I went home feeling relieved to at least stopped the immunotherapy regime I was on with the hope I would start to feel a little better in a few days. I was contacted by Oncology doctor, my CT scan reported a small pneumothorax in my lung, an appointment was arranged with the Respiratory department, I had a chest x-ray, was seen by a respiratory doctor who explained they would monitor the pneumothorax with outpatients appointment in 3 weeks for a chest x-ray hoping it would slowly heal.

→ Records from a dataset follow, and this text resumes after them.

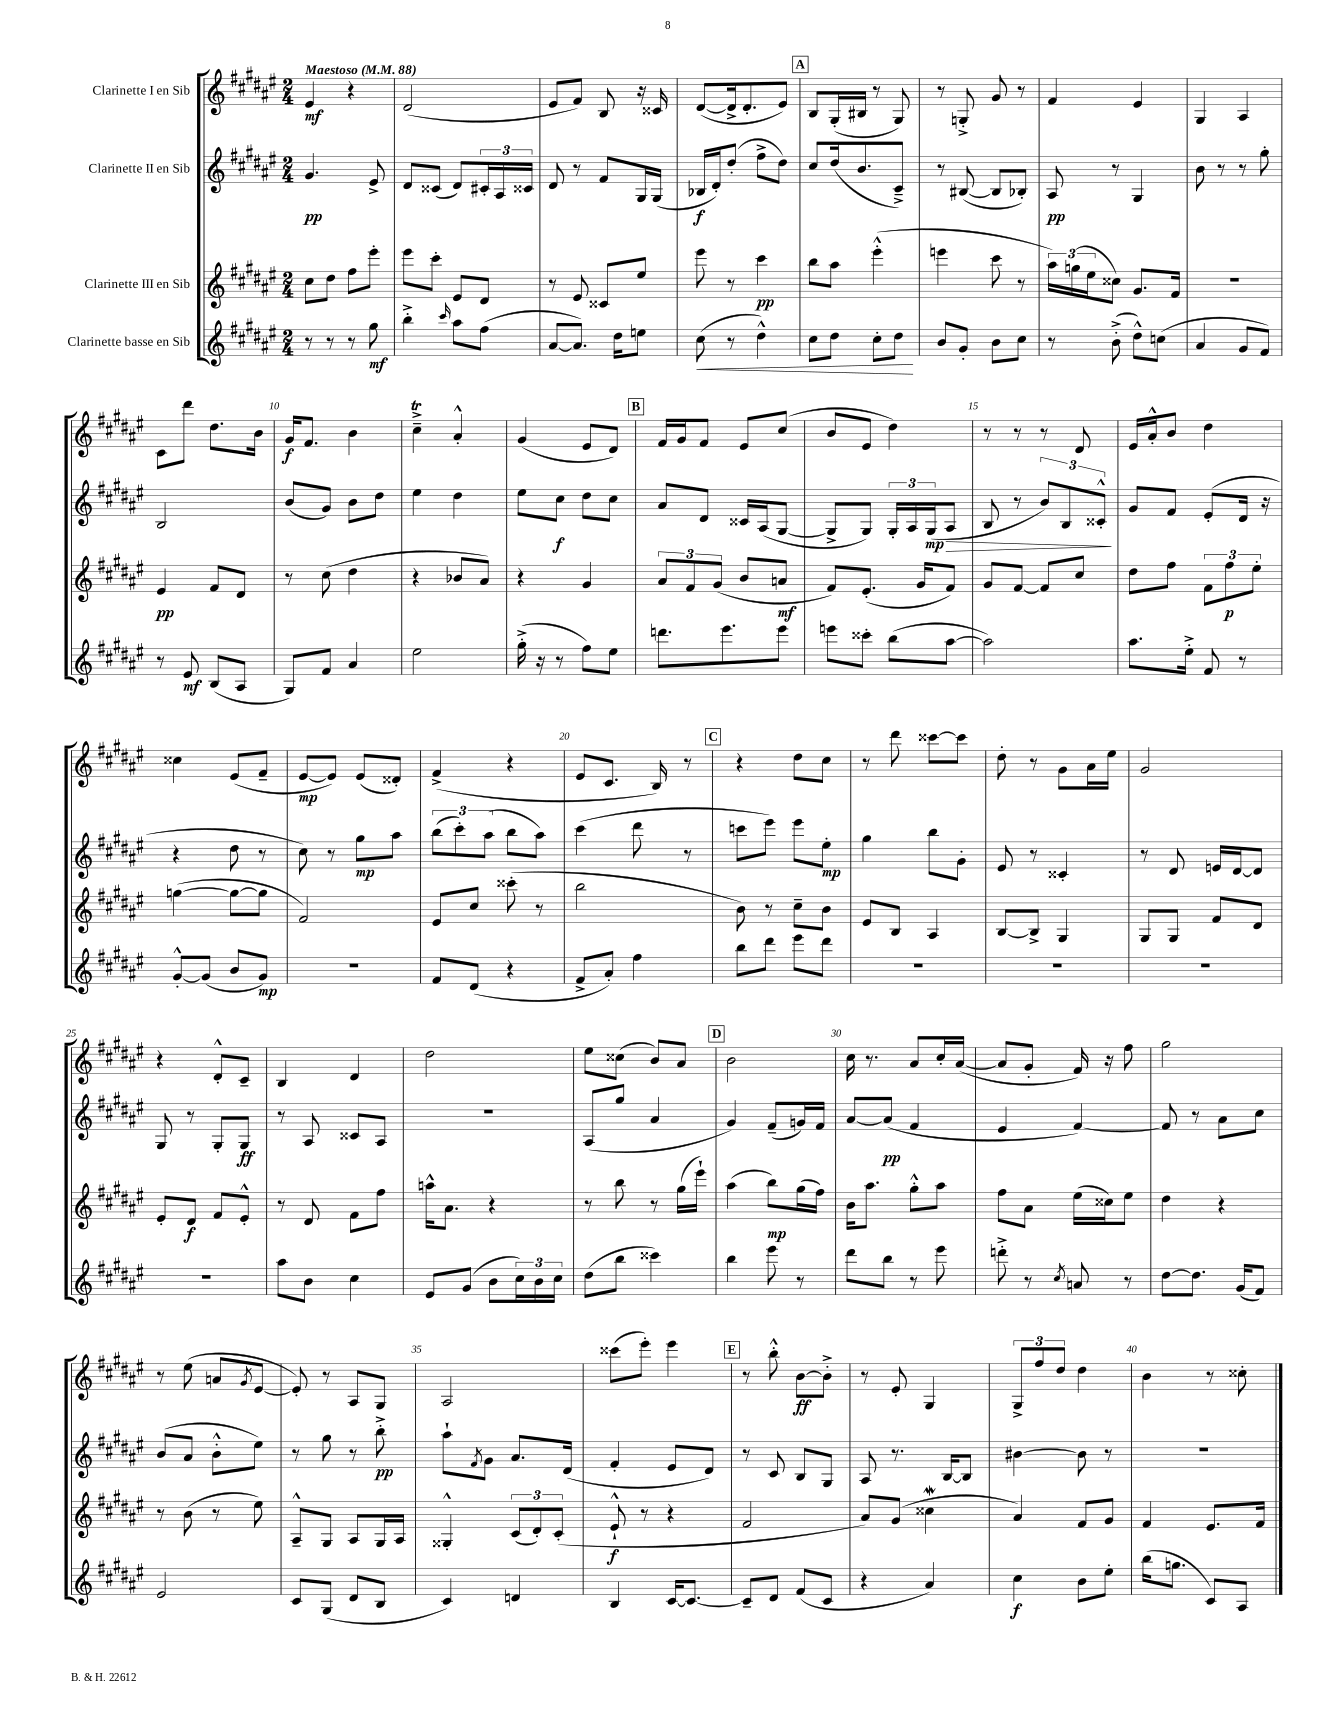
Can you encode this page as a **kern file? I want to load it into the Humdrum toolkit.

**kern	**kern	**kern	**kern
*staff4	*staff3	*staff2	*staff1
*clefG2	*clefG2	*clefG2	*clefG2
*k[f#c#g#d#a#e#]	*k[f#c#g#d#a#e#]	*k[f#c#g#d#a#e#]	*k[f#c#g#d#a#e#]
*M2/4	*M2/4	*M2/4	*M2/4
*MM88	*MM88	*MM88	*MM88
8r	8cc#	4.g#	4e#
8r	8dd#	.	.
8r	8ff#	.	4r
8gg#	8eee#'	8e#^	.
=	=	=	=
4bb'^	8eee#	8d#	(2d#
.	8ccc#'	(8c##	.
16qqccc#	.	.	.
8aa#	8e#	8d#)	.
(8ff#	8d#	24c#'	.
.	.	24A#	.
.	.	24c##	.
=	=	=	=
[8a#	8r	8d#	8e#
8.a#])	8e#	8r	8f#)
.	8c##	8f#	8B
16dd#	.	.	.
8ee	8ee#	16G#	16r
.	.	(16G#	16c##
=	=	=	=
(8cc#	8eee#	16B-	([8d#
.	.	16d#')	.
8r	8r	(8dd#'	16d#^]
.	.	.	8.d#'
4dd#^^)	4ccc#	8ff#^	.
.	.	8dd#)	8e#)
=	=	=	=
8cc#	8bb	8cc#	8B
8dd#	8aa#	(16dd#	(16G#'
.	.	8.b	16B#
8cc#'	(4eee#'^^	.	8r
8dd#	.	8c#~^)	8G#)
=	=	=	=
8b	4eee	8r	8r
8g#'	.	([8B#	8G'^
8b	8ccc#	8B#]	8g#
8cc#	8r	8B-')	8r
=	=	=	=
8r	24aa#)	8A#	4f#
.	(24gg	.	.
.	24ee#	.	.
(8b'^	8cc##)	8r	.
8dd#^^)	8.g#	4G#	4e#
(8cc	.	.	.
.	16f#	.	.
=	=	=	=
4a#	2r	8b	4G#
.	.	8r	.
8g#	.	8r	4A#
8f#)	.	8gg#'	.
=	=	=	=
8r	4e#	2B	8c#
8e#	.	.	8ddd#
(8B	8f#	.	8.dd#
8A#	8d#	.	.
.	.	.	16b
=	=	=	=
8G#)	8r	(8b	16g#
.	.	.	8.f#
8f#	(8cc#	8g#)	.
4a#	4dd#	8b	4b
.	.	8dd#	.
=	=	=	=
2ee#	4r	4ee#	4cc#~^
.	8b-	4dd#	4a#'^^
.	8a#)	.	.
=	=	=	=
(16gg#'^	4r	8ee#	(4g#
16r	.	.	.
8r	.	8cc#	.
8ff#)	4g#	8dd#	8e#
8ee#	.	8cc#	8d#)
=	=	=	=
8.ddd	12a#	8a#	16f#
.	.	.	16g#
.	12f#	.	.
.	.	8d#	8f#
.	(12g#	.	.
8.eee#	.	.	.
.	8b	16c##	8e#
.	.	(16A#	.
8eee#	8a	[8G#	(8cc#
=	=	=	=
8eee	8f#)	8G#^]	8b
8ccc##'	(8.e#'	8G#)	8e#
(8bb	.	24G#'	4dd#)
.	.	24A#	.
.	16g#	.	.
.	.	(24G#	.
[8aa#	8f#)	8A#	.
=	=	=	=
2aa#])	8g#	8B	8r
.	[8f#	8r	8r
.	8f#]	12b)	8r
.	.	12B	.
.	8cc#	.	8d#
.	.	12c##'^^	.
=	=	=	=
8.aa#	8dd#	8g#	16e#
.	.	.	16a#'^^
.	8ff#	8f#	8b
16ee#'^	.	.	.
8f#	12f#	(8e#'	4dd#
.	12ff#	.	.
8r	.	16d#	.
.	12ee#'	.	.
.	.	16r	.
=	=	=	=
[8g#'^^	([4gg	4r	4cc##
(8g#]	.	.	.
8b	8gg_	8dd#	(8e#
8g#)	8gg]	8r	8f#~
=	=	=	=
2r	2f#)	8cc#)	[8e#
.	.	8r	8e#])
.	.	8gg#	(8e#
.	.	8aa#	8d##')
=	=	=	=
8f#	8e#	(12bb	(4f#^
.	.	12ccc#')	.
(8d#	8cc#	.	.
.	.	(12aa#	.
4r	(8ccc##'	8bb	4r
.	8r	8aa#)	.
=	=	=	=
8f#^	2bb	(4ccc#	8e#
8a#')	.	.	8.c#
4ff#	.	8ddd#	.
.	.	.	16B)
.	.	8r	8r
=	=	=	=
8bb	8b)	8ccc	4r
8ddd#	8r	8eee#)	.
8eee#	8cc#~	8eee#	8dd#
8ddd#	8b	8ee#'	8cc#
=	=	=	=
2r	8e#	4gg#	8r
.	8B	.	8ddd#
.	4A#	8bb	[8ccc##
.	.	8g#'	8ccc##]
=	=	=	=
2r	[8B	8e#	8dd#'
.	8B^]	8r	8r
.	4G#	4c##'	8g#
.	.	.	16a#
.	.	.	16ee#
=	=	=	=
2r	8G#	8r	2g#
.	8G#	8d#	.
.	8f#	16e	.
.	.	[16d#	.
.	8d#	8d#]	.
=	=	=	=
2r	8e#'	8G#	4r
.	8d#	8r	.
.	8f#	8G#'	8d#'^^
.	8e#'^^	8G#	8c#~
=	=	=	=
8aa#	8r	8r	4B
8b	8d#	8A#	.
4cc#	8f#	8c##	4d#
.	8ff#	8A#	.
=	=	=	=
8e#	16aa^^	2r	2dd#
.	8.a#	.	.
(8g#	.	.	.
8b	4r	.	.
24cc#)	.	.	.
24b	.	.	.
24cc#	.	.	.
=	=	=	=
(8dd#	8r	(8A#	8ee#
8bb	8bb	8gg#	(8cc##
4ccc##)	8r	4a#	8b)
.	(16gg#	.	8a#
.	16eee#`)	.	.
=	=	=	=
4bb	(4aa#	4g#)	2b
8eee#	8bb)	(8f#~	.
8r	(16gg#	16g)	.
.	16ff#)	16f#	.
=	=	=	=
8ddd#	16b	[8a#	16cc#
.	8.aa#	.	8.r
8bb	.	(8a#]	.
8r	8gg#'^^	4f#	8a#
8eee#	8aa#	.	16cc#'
.	.	.	([16a#
=	=	=	=
8ddd'^	8ff#	4e#	8a#]
8r	8a#	.	8g#'
8qcc#	.	.	.
8a	(16ee#	[4f#)	16f#)
.	16cc##)	.	16r
8r	8ee#	.	8ff#
=	=	=	=
[8dd#	4dd#	8f#]	2gg#
8.dd#]	.	8r	.
.	4r	8a#	.
(16g#	.	.	.
8f#)	.	8cc#	.
=	=	=	=
2e#	8r	(8b	8r
.	(8b	8a#	(8ee#
.	8r	8b'^^	8a
.	.	.	8qg#
.	8ee#)	8ee#)	[8e#
=	=	=	=
8c#	8A#~^^	8r	8e#'])
(8G#	8G#	8gg#	8r
8d#	8A#	8r	8A#
8B	16G#	8bb'^	8G#
.	16A#	.	.
=	=	=	=
4c#)	4G##'^^	8aa#`	2A#
.	.	8qf#	.
.	.	8g#	.
4d	(12c#	8.a#	.
.	12d#')	.	.
.	(12c#'	.	.
.	.	(16d#	.
=	=	=	=
4B	8e#`^^	4f#'	(8ccc##
.	8r	.	8eee#')
[16c#	4r	8e#	4eee#
8.c#_	.	.	.
.	.	8d#)	.
=	=	=	=
8c#~]	2f#	8r	8r
8d#	.	8c#	8bb'^^
(8f#	.	8B	[8b
8c#	.	8G#	8b'^]
=	=	=	=
4r	8a#)	8A#	8r
.	(8g#	8.r	8e#'
4a#)	4cc##	.	4G#
.	.	[16B	.
.	.	8B]	.
=	=	=	=
4cc#	4a#)	[4b#	12G#^
.	.	.	12ff#
.	.	.	12dd#
8b	8f#	8b#]	4dd#
8ee#'	8g#	8r	.
=	=	=	=
(16bb	4f#	2r	4b
8.gg	.	.	.
8c#)	8.e#	.	8r
8A#	.	.	8cc##'
.	16f#	.	.
==	==	==	==
*-	*-	*-	*-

All other appointments were cancelled so I contacted Urology Macmillian nurses by email asking if they could clarify what was happening. They were excellent and notified me I had an upcoming OPD with my consultant. I was relieved to see the Macmillian nurse in attendance at the time of my appointment with my consultant. By this time I was extremely short of breath with a very loud bubbly chest. I cried and said I was dying, still my consultant  said - you have to be positive, we will commence you on another immunology regime just tablets. I said I was too unwell to start more treatment, they continued to say - stop crying and be positive. The nurse said - she is saying she is too unwell for more treatment. But I left the appointment after signing the consent forms reluctantly and saying if I didn't feel better I wouldn't have the treatment. I also asked for community Macmillian nurses to help manage my symptoms.

The nurse arranged community Macmillian nurse to contact me the following day, the team was wonderful and arranged for me to go to EACU for investigations of upper back pain and chest infection. I was seen by lovely nurses, doctors, radiographer prescribed antibiotics and sent home. Community Macmillian team contacted me the next day I was still very nauseated and suffering upper back pain. Medication sorted for the weekend to keep me comfortable as possible arranged to meet Macmillian nurses at home.

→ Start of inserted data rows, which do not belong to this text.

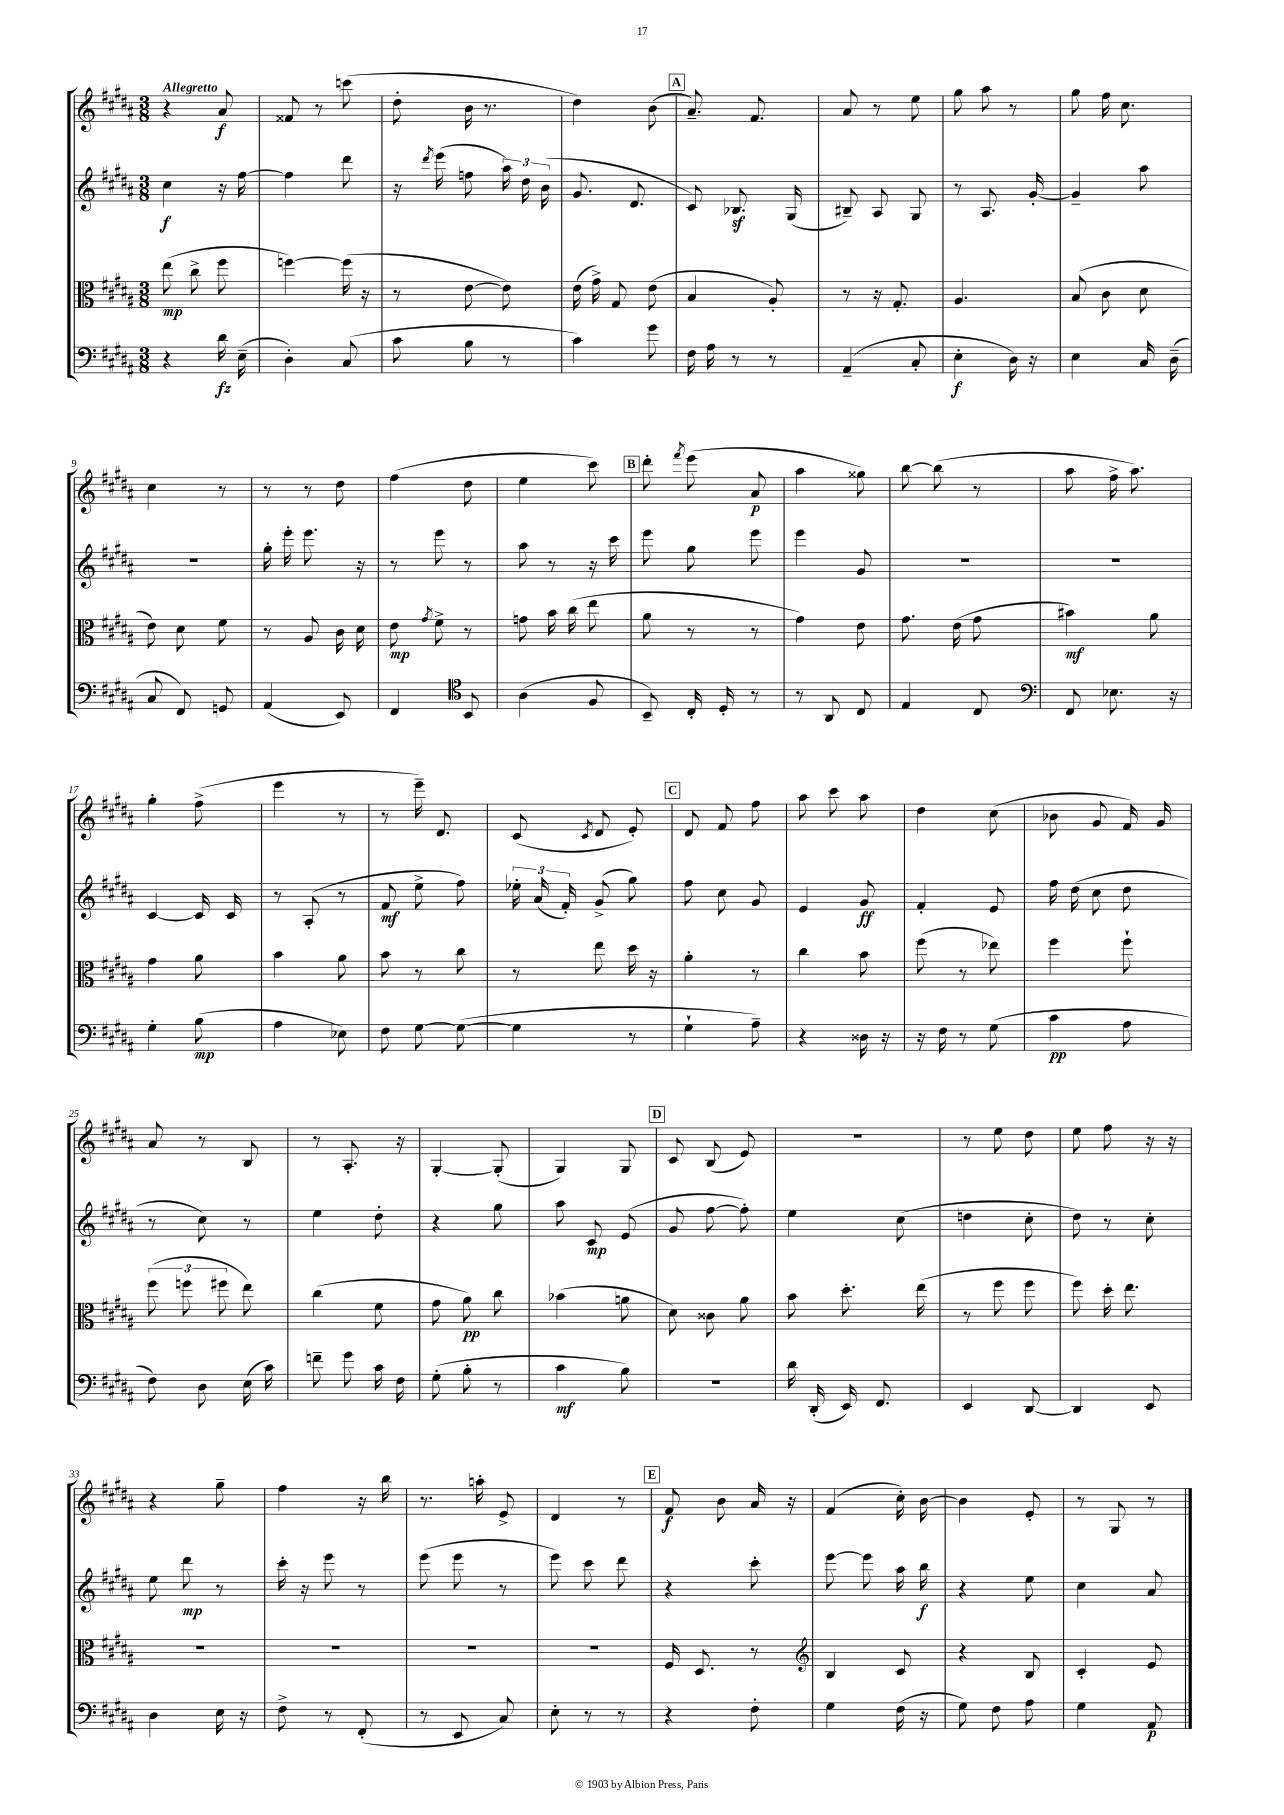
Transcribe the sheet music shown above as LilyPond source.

<<
\new StaffGroup <<
\new Staff = "s0" {
    \clef treble \key b \major \numericTimeSignature \time 3/8 \tempo "Allegretto"
    \autoBeamOff r4 ais'8\f |
    fisis'8 r8 c'''8( |
    dis''8-. b'16 r8. |
    dis''4) b'8( |
    \mark \markup { \box "A" } ais'8.--) fis'8. |
    ais'8 r8 e''8 |
    gis''8 ais''8 r8 |
    gis''8 fis''16 cis''8. |
    cis''4 r8 |
    r8 r8 dis''8 |
    fis''4( dis''8 |
    e''4 cis'''8) |
    \mark \markup { \box "B" } dis'''8-. \acciaccatura { fis'''8 } e'''8( ais'8\p |
    ais''4 gisis''8) |
    b''8~ b''8( r8 |
    ais''8 fis''16-> ais''8.) |
    gis''4-. fis''8->( |
    e'''4 r8 |
    r8 e'''16--) dis'8. |
    cis'8( \acciaccatura { cis'8 } dis'8 e'8-.) |
    \mark \markup { \box "C" } dis'8 fis'8 fis''8 |
    ais''8 cis'''8 ais''8 |
    dis''4 cis''8( |
    bes'8 gis'8 fis'16) gis'16 |
    ais'8 r8 b8 |
    r8 ais8.-. r16 |
    gis4~-. gis8-.( |
    gis4) gis8 |
    \mark \markup { \box "D" } cis'8 b8( e'8) |
    R4. |
    r8 e''8 dis''8 |
    e''8 fis''8 r16 r16 |
    r4 gis''8-- |
    fis''4 r16 b''16 |
    r8. a''16-. e'8-> |
    dis'4 r8 |
    \mark \markup { \box "E" } fis'8\f b'8 ais'16 r16 |
    fis'4( cis''16-.) b'16~ |
    b'4 e'8-. |
    r8 gis8 r8 \bar "|." |
}
\new Staff = "s1" {
    \clef treble \key b \major \numericTimeSignature \time 3/8
    \autoBeamOff cis''4\f r16 fis''16~ |
    fis''4 dis'''8 |
    r16 \acciaccatura { dis'''8 } e'''16( f''8 \tuplet 3/2 { ais''16) dis''16 b'16( } |
    gis'8. dis'8. |
    \mark \markup { \box "A" } cis'8) bes8.\sf gis16( |
    bis8--) ais8 gis8 |
    r8 ais8. gis'16~-. |
    gis'4-- ais''8 |
    R4. |
    gis''16-. e'''16-. e'''8. r16 |
    r8 e'''8 r8 |
    ais''8 r8 r16 cis'''16 |
    \mark \markup { \box "B" } e'''8 gis''8 e'''8 |
    e'''4 gis'8 |
    R4. |
    R4. |
    cis'4~ cis'16 cis'16 |
    r8 ais8-.( r8 |
    fis'8\mf e''8-> fis''8) |
    \tuplet 3/2 { ees''16-. ais'16( fis'16-.) } gis'8->( gis''8) |
    \mark \markup { \box "C" } fis''8 cis''8 gis'8 |
    e'4 gis'8\ff |
    fis'4-. e'8 |
    fis''16 dis''16( cis''8 dis''8 |
    r8 cis''8) r8 |
    e''4 dis''8-. |
    r4 gis''8 |
    ais''8 cis'8\mp e'8( |
    \mark \markup { \box "D" } gis'8 fis''8~ fis''8-.) |
    e''4 cis''8( |
    d''4 cis''8-. |
    dis''8) r8 cis''8-. |
    e''8 dis'''8\mp r8 |
    cis'''16-. r16 e'''8 r8 |
    e'''8( e'''8 r8 |
    e'''8) cis'''8 dis'''8 |
    \mark \markup { \box "E" } r4 cis'''8-. |
    e'''8~ e'''8 ais''16 b''16\f |
    r4 e''8 |
    cis''4 ais'8 \bar "|." |
}
\new Staff = "s2" {
    \clef alto \key b \major \numericTimeSignature \time 3/8
    \autoBeamOff e''8\mp( cis''8-> fis''8 |
    f''4~) f''16( r16 |
    r8 e'8~ e'8) |
    e'16( gis'16->) gis8 e'8( |
    \mark \markup { \box "A" } b4 ais8-.) |
    r8 r16 gis8.-. |
    ais4. |
    b8( cis'8 dis'8 |
    e'8) dis'8 fis'8 |
    r8 ais8 cis'16 dis'16 |
    e'8\mp \acciaccatura { gis'8 } fis'8-> r8 |
    g'8 b'16 cis''16( e''8 |
    \mark \markup { \box "B" } ais'8 r8 r8 |
    gis'4) e'8 |
    gis'8. e'16( gis'8 |
    bis'4\mf) ais'8 |
    gis'4 ais'8 |
    b'4 ais'8 |
    b'8 r8 cis''8 |
    r8 e''8 dis''16 r16 |
    \mark \markup { \box "C" } ais'4-. r8 |
    cis''4 b'8 |
    fis''8( r8 ees''8) |
    fis''4 fis''8-! |
    \tuplet 3/2 { fis''8( f''8 fis''8 } e''8) |
    cis''4( fis'8 |
    gis'8 ais'8\pp) cis''8 |
    bes'4( a'8 |
    \mark \markup { \box "D" } dis'8) cisis'8 ais'8 |
    b'8 dis''8.-. e''16( |
    r8 fis''8 fis''8 |
    fis''8) dis''16-. e''8. |
    R4. |
    R4. |
    R4. |
    R4. |
    \mark \markup { \box "E" } fis16 dis8. r8 |
    \clef treble b4 cis'8 |
    r4 b8 |
    cis'4-. e'8 \bar "|." |
}
\new Staff = "s3" {
    \clef bass \key b \major \numericTimeSignature \time 3/8
    \autoBeamOff r4 dis'16\fz e16--( |
    dis4-.) cis8( |
    cis'8 b8 r8 |
    cis'4) gis'8 |
    \mark \markup { \box "A" } fis16 ais16 r8 r8 |
    ais,4--( cis8-. |
    e4-.\f dis16) r16 |
    e4 cis16 dis16--( |
    cis8 fis,8) g,8 |
    ais,4( e,8) |
    fis,4 \clef tenor b,8 |
    ais4( fis8 |
    \mark \markup { \box "B" } b,8--) cis16-. dis16-. r8 |
    r8 ais,8 cis8 |
    e4 cis8 |
    \clef bass fis,8 ees8. r16 |
    gis4-. b8\mp( |
    ais4 ees8) |
    fis8 gis8~ gis8~( |
    gis4 r8 |
    \mark \markup { \box "C" } gis4-! ais8--) |
    r4 disis16 r16 |
    r16 fis16 r8 gis8( |
    cis'4\pp ais8 |
    fis8) dis8 e16( cis'16) |
    f'8-- gis'8 cis'16 fis16 |
    gis8-.( b8-. r8 |
    cis'4\mf b8) |
    \mark \markup { \box "D" } R4. |
    dis'16 dis,16-.( e,16) fis,8. |
    e,4 dis,8~ |
    dis,4 e,8 |
    dis4 e16 r16 |
    fis8-> r8 fis,8-.( |
    r8 e,8 cis8) |
    e8-. r8 r8 |
    \mark \markup { \box "E" } r4 fis8-. |
    gis4 fis16( r16 |
    gis8) fis8 ais8 |
    gis4 ais,8\p \bar "|." |
}
>>
>>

My breathing deteriorated and I asked my husband to dial 999. The ambulance arrived within 10 minutes, brilliant. I was given oxygen and brought to A&E where I had excellent care from all staff involved - doctors, nurses and radiographers, it really couldn't have been better. I was transferred to Respiritory ward C9. I've been looked after like a queen, seen by the hospital Macmillian nurse, consultants who all listened to me and are sorting out everything so I can go home to die.

My symptoms are now controlled I'm comfortable and can die in peace. My husband and son are fully aware and being supported.

Thank you to all the doctors, Macmillian nurses (hospital based and community) ward C9 is superb and hopefully I will be discharged home with all requirements after 9 months of not being listened to.